How do these types of projects work?
They’re all quite different: for instance, we’ve initiated a local pilot project in Abobo, one of the poorest districts of Abidjan. The problem there was organized youth crime – we had gangs of youths who were robbing residents. The law enforcement authorities were virtually powerless and, because the residents had created self-defense teams, there were frequent clashes, some of which resulted in fatalities. Overall, it looked as though there was no solution to the problem, because neither side understood the reality of the other side’s world. There was almost no communication between the two sides. In a series of dialogues that took place over the course of several months, we were able to defuse the situation. Once our local project partners were able to gain the trust of the youths, we used video messaging to establish an “interactive” dialogue. In these types of dialogues, the differences in opinion can be extreme, and the use of film as a medium allowed for an exchange that led half of the youths in this project to distance themselves from their tendency to violence.
Do you also use visualization in these types of dialogues?
Yes, unfortunately though, we don’t have enough moderators who know the technique, so we can’t yet really implement visualization systematically. For a peace-related project in Mali, we tried to use visualization to document the results of a survey that had been taken of the population. What this revealed was that people viewed changing values and the lack of trust on the part of citizenery to be the greatest challenges to peace.
Why would it be helpful to have more of your moderators learn visualization techniques?

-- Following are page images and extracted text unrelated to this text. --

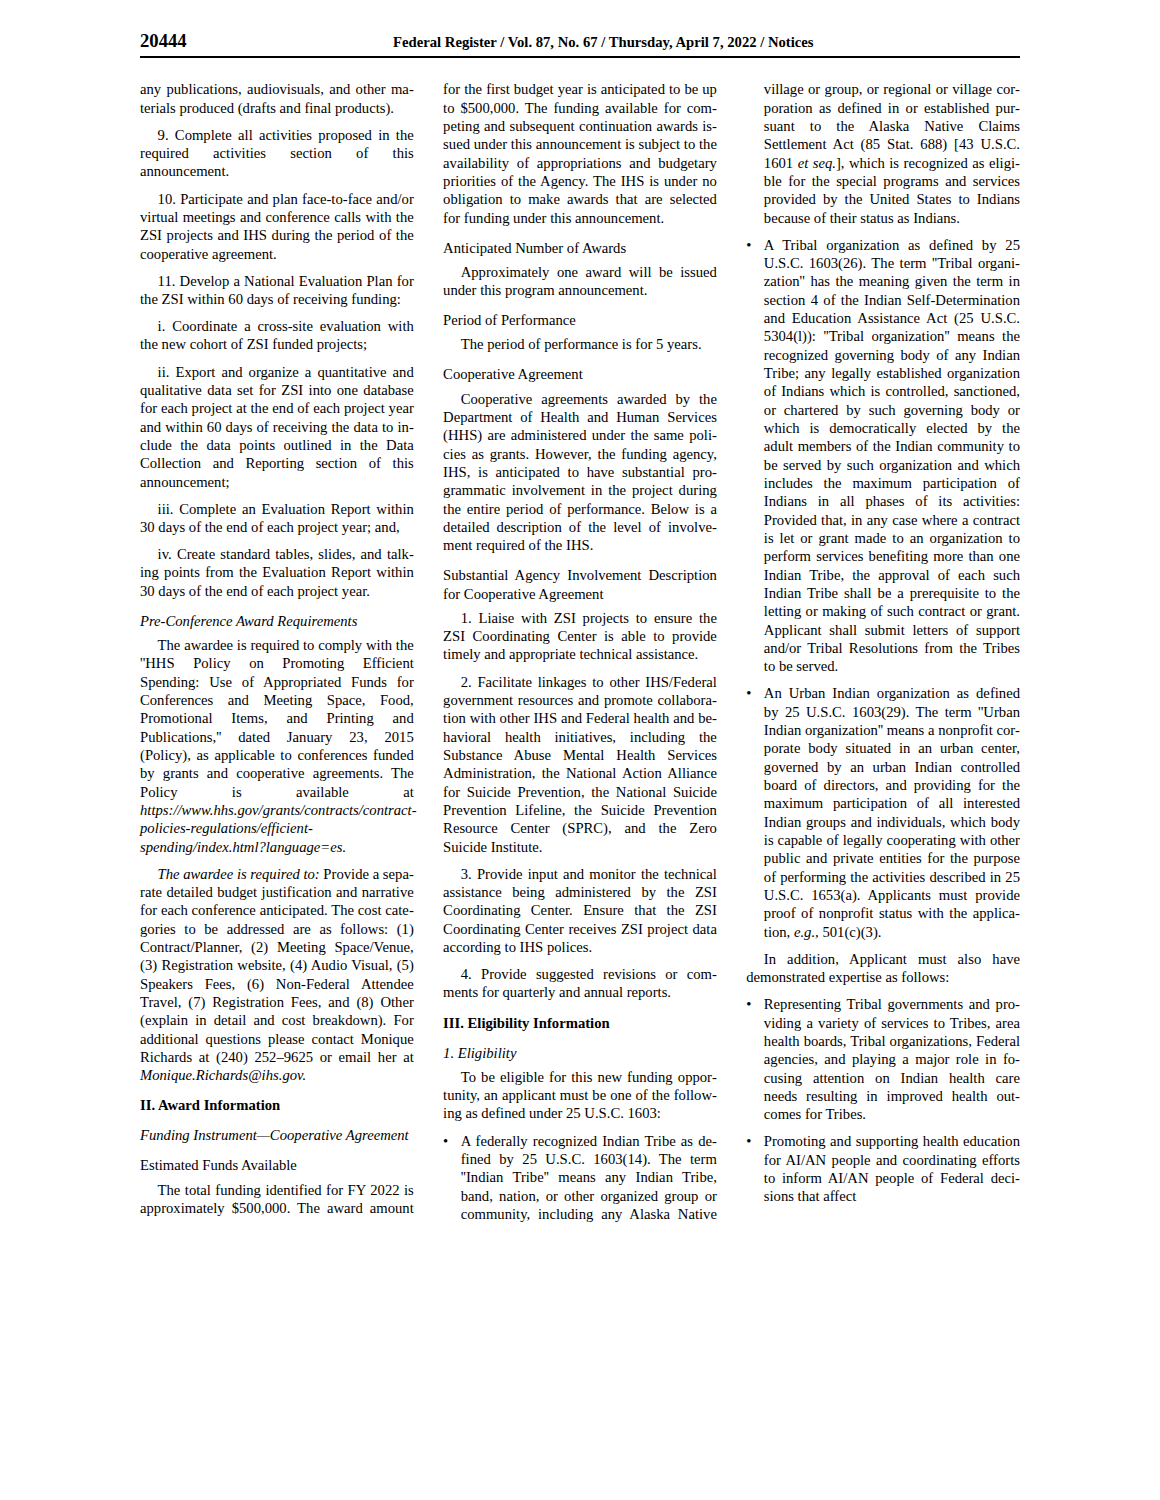20444 Federal Register / Vol. 87, No. 67 / Thursday, April 7, 2022 / Notices
any publications, audiovisuals, and other materials produced (drafts and final products).
9. Complete all activities proposed in the required activities section of this announcement.
10. Participate and plan face-to-face and/or virtual meetings and conference calls with the ZSI projects and IHS during the period of the cooperative agreement.
11. Develop a National Evaluation Plan for the ZSI within 60 days of receiving funding:
i. Coordinate a cross-site evaluation with the new cohort of ZSI funded projects;
ii. Export and organize a quantitative and qualitative data set for ZSI into one database for each project at the end of each project year and within 60 days of receiving the data to include the data points outlined in the Data Collection and Reporting section of this announcement;
iii. Complete an Evaluation Report within 30 days of the end of each project year; and,
iv. Create standard tables, slides, and talking points from the Evaluation Report within 30 days of the end of each project year.
Pre-Conference Award Requirements
The awardee is required to comply with the ''HHS Policy on Promoting Efficient Spending: Use of Appropriated Funds for Conferences and Meeting Space, Food, Promotional Items, and Printing and Publications,'' dated January 23, 2015 (Policy), as applicable to conferences funded by grants and cooperative agreements. The Policy is available at https://www.hhs.gov/grants/contracts/contract-policies-regulations/efficient-spending/index.html?language=es.
The awardee is required to: Provide a separate detailed budget justification and narrative for each conference anticipated. The cost categories to be addressed are as follows: (1) Contract/Planner, (2) Meeting Space/Venue, (3) Registration website, (4) Audio Visual, (5) Speakers Fees, (6) Non-Federal Attendee Travel, (7) Registration Fees, and (8) Other (explain in detail and cost breakdown). For additional questions please contact Monique Richards at (240) 252–9625 or email her at Monique.Richards@ihs.gov.
II. Award Information
Funding Instrument—Cooperative Agreement
Estimated Funds Available
The total funding identified for FY 2022 is approximately $500,000. The award amount for the first budget year is anticipated to be up to $500,000. The funding available for competing and subsequent continuation awards issued under this announcement is subject to the availability of appropriations and budgetary priorities of the Agency. The IHS is under no obligation to make awards that are selected for funding under this announcement.
Anticipated Number of Awards
Approximately one award will be issued under this program announcement.
Period of Performance
The period of performance is for 5 years.
Cooperative Agreement
Cooperative agreements awarded by the Department of Health and Human Services (HHS) are administered under the same policies as grants. However, the funding agency, IHS, is anticipated to have substantial programmatic involvement in the project during the entire period of performance. Below is a detailed description of the level of involvement required of the IHS.
Substantial Agency Involvement Description for Cooperative Agreement
1. Liaise with ZSI projects to ensure the ZSI Coordinating Center is able to provide timely and appropriate technical assistance.
2. Facilitate linkages to other IHS/Federal government resources and promote collaboration with other IHS and Federal health and behavioral health initiatives, including the Substance Abuse Mental Health Services Administration, the National Action Alliance for Suicide Prevention, the National Suicide Prevention Lifeline, the Suicide Prevention Resource Center (SPRC), and the Zero Suicide Institute.
3. Provide input and monitor the technical assistance being administered by the ZSI Coordinating Center. Ensure that the ZSI Coordinating Center receives ZSI project data according to IHS polices.
4. Provide suggested revisions or comments for quarterly and annual reports.
III. Eligibility Information
1. Eligibility
To be eligible for this new funding opportunity, an applicant must be one of the following as defined under 25 U.S.C. 1603:
A federally recognized Indian Tribe as defined by 25 U.S.C. 1603(14). The term ''Indian Tribe'' means any Indian Tribe, band, nation, or other organized group or community, including any Alaska Native village or group, or regional or village corporation as defined in or established pursuant to the Alaska Native Claims Settlement Act (85 Stat. 688) [43 U.S.C. 1601 et seq.], which is recognized as eligible for the special programs and services provided by the United States to Indians because of their status as Indians.
A Tribal organization as defined by 25 U.S.C. 1603(26). The term ''Tribal organization'' has the meaning given the term in section 4 of the Indian Self-Determination and Education Assistance Act (25 U.S.C. 5304(l)): ''Tribal organization'' means the recognized governing body of any Indian Tribe; any legally established organization of Indians which is controlled, sanctioned, or chartered by such governing body or which is democratically elected by the adult members of the Indian community to be served by such organization and which includes the maximum participation of Indians in all phases of its activities: Provided that, in any case where a contract is let or grant made to an organization to perform services benefiting more than one Indian Tribe, the approval of each such Indian Tribe shall be a prerequisite to the letting or making of such contract or grant. Applicant shall submit letters of support and/or Tribal Resolutions from the Tribes to be served.
An Urban Indian organization as defined by 25 U.S.C. 1603(29). The term ''Urban Indian organization'' means a nonprofit corporate body situated in an urban center, governed by an urban Indian controlled board of directors, and providing for the maximum participation of all interested Indian groups and individuals, which body is capable of legally cooperating with other public and private entities for the purpose of performing the activities described in 25 U.S.C. 1653(a). Applicants must provide proof of nonprofit status with the application, e.g., 501(c)(3).
In addition, Applicant must also have demonstrated expertise as follows:
Representing Tribal governments and providing a variety of services to Tribes, area health boards, Tribal organizations, Federal agencies, and playing a major role in focusing attention on Indian health care needs resulting in improved health outcomes for Tribes.
Promoting and supporting health education for AI/AN people and coordinating efforts to inform AI/AN people of Federal decisions that affect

One of the most critical prerequisites for facilitators in a peace process is neutrality – along with credibility. When we guide and analyze dialogues, the goal is to be able to share the results with colleagues. If we are working with a Workspace group of between 20 and 200 people, we have to be sure that we have documented the problems correctly. We always provide visualization support for these types of Workspace presentations, and this has led to a major change in the way that we present problems. In our work with local discussion groups, visualized note-taking helps us to better understand the perspectives of all those affected – and to be able to come up with questions or to make problems less abstract. When visualization is used in a discussion group, the participants usually have more of a sense that they are valued. This is important to us, because this simultaneous visual note-taking strengthens the transparency and credibility of our work. That’s why, of course, it would be great if more of our colleagues were able to use this technique.
Where does the problem lie?
Unfortunately, at the moment, language barriers make our options for teaching colleagues how to use visualization quite limited. French-language bikablo training would be a first step – and, of course, having trainers who speak the language and can provide training for the people here. There would be a demand for this – the feedback we get about our “visualization work” is extremely positive.
What are your hopes for your work at Interpeace?
My ideal would be that we could teach people to place more value on open dialogue and to motivate themselves to action, so that both minor and more major conflicts could be resolved through dialogue rather than through violence.
Mirko, thank you so much for our conversation – I wish you much success in your work in Abidjan!